╭─ Data for this task

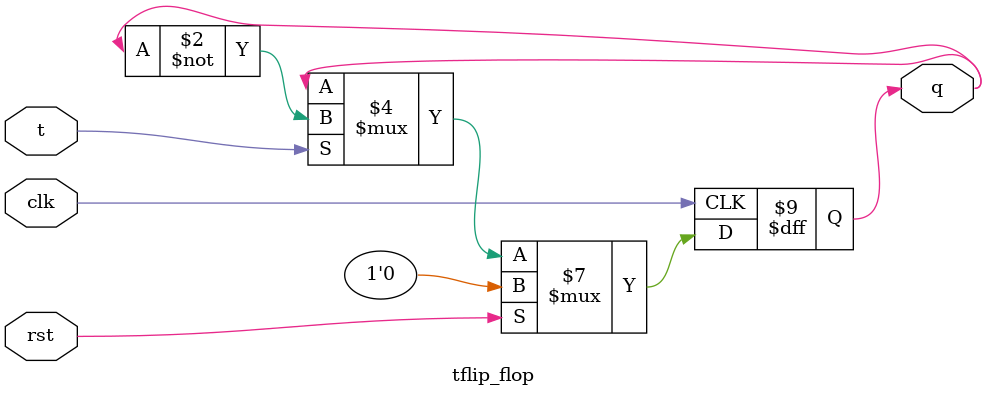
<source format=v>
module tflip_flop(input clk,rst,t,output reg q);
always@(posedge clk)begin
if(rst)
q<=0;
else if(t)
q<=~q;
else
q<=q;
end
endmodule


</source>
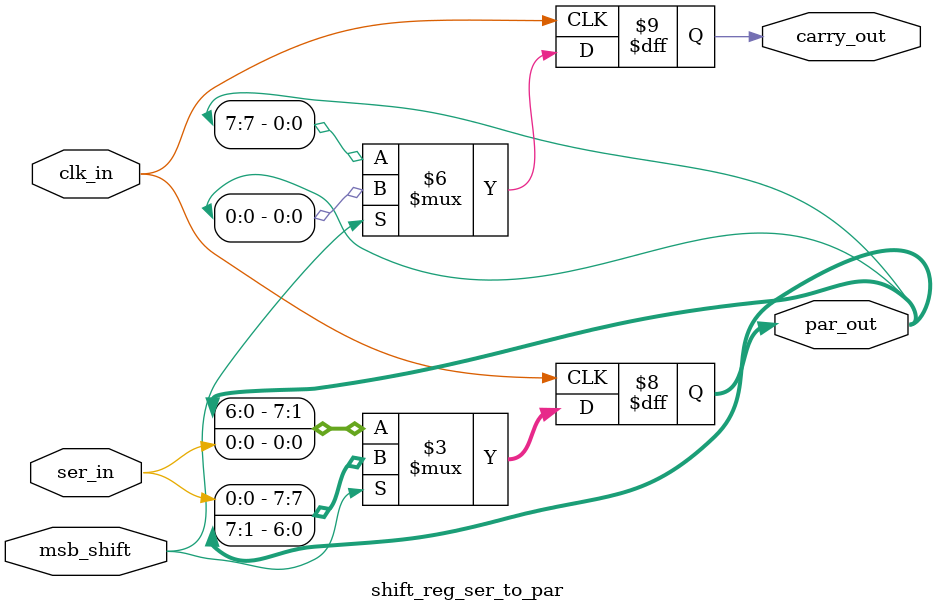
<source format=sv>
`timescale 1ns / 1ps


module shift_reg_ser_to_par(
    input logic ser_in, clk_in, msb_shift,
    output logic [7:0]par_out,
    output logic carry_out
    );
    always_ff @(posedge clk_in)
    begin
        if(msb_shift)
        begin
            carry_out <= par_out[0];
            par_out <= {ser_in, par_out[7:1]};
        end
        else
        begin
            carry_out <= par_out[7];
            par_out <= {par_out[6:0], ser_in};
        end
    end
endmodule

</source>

╰─
╭─ Data for this task

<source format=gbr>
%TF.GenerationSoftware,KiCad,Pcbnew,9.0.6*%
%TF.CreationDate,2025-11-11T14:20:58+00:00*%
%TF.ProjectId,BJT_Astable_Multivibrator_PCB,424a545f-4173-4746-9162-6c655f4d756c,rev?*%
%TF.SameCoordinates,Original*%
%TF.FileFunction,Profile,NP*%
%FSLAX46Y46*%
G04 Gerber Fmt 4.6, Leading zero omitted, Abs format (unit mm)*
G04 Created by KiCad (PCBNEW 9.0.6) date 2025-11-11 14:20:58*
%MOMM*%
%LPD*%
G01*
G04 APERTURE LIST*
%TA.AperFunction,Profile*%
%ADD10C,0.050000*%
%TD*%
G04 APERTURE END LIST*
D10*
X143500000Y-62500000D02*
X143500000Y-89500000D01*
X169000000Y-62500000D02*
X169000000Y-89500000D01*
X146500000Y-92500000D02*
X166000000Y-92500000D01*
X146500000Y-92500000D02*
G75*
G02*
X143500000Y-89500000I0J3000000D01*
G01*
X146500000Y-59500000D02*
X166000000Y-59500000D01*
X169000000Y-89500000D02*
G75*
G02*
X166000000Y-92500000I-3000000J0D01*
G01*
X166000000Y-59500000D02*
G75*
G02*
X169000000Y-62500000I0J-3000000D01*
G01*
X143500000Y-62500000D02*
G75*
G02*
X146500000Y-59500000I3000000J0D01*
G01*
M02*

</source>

╰─

## The problem
Whenever "LIST" occurs in a line of the entries, copy that line.

## Reply
G04 APERTURE LIST*
G04 APERTURE END LIST*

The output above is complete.